Although an interpleader action is equitable in nature, the parties to the action are nonetheless entitled to a jury trial on legal issues arising from the action. Stripped of the unique interpleader procedural setting, this action is primarily a fraudulent conveyance action by the Trustee, seeking to recover the funds resulting from the liquidation of the 4% partnership interest in Busch-Provo. Historically, fraudulent conveyance actions, and other actions for fraud, seeking recovery of a sum certain were actions at law.

This action was commenced as a plenary action, and not as a summary proceeding "as part of the process of allowance and disallowance of claims." The Defendants made timely demand for a jury trial. The bankruptcy court lacks power to conduct a jury trial. Defendants' Motion to Withdraw the Reference of Adversary Proceeding is GRANTED.

IT IS SO ORDERED.

NOTES

[1] Rule 22 states: "Persons having claims against the plaintiff may be joined as defendants and required to interplead when their claims are such that the plaintiff is or may be exposed to double or multiple liability."

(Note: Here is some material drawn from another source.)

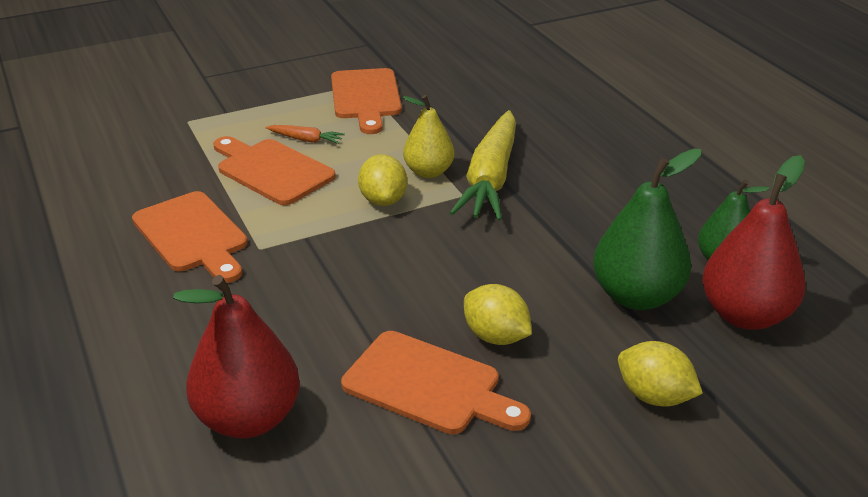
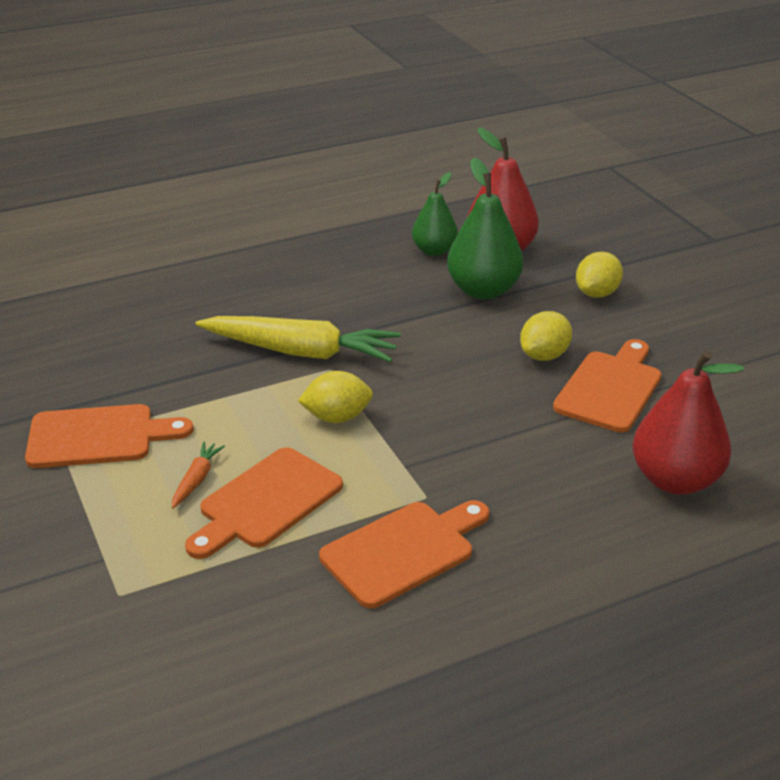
camera: 90 degrees left, 0 degrees up
yellow pear [403,95,455,178] -> none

[2] Section 157(b) states in part: "Bankruptcy judges may hear and determine . . . all core proceedings arising under title 11 . . . and may enter appropriate orders and judgments. . . ."

[3] On March 17, 1986, Mr. Larsen transferred 4% of the Busch-Provo partnership to Richard Miller, who in turn transferred the interest to his wife, Sheryl G. Miller ("Ms. Miller"). On December 21, 1992, Plaintiff, the Trustee, and other parties to this interpleader proceeding stipulated that there was no real issue as to the ownership of the partnership interests held by Ms. Miller, and thereby released her from the proceeding.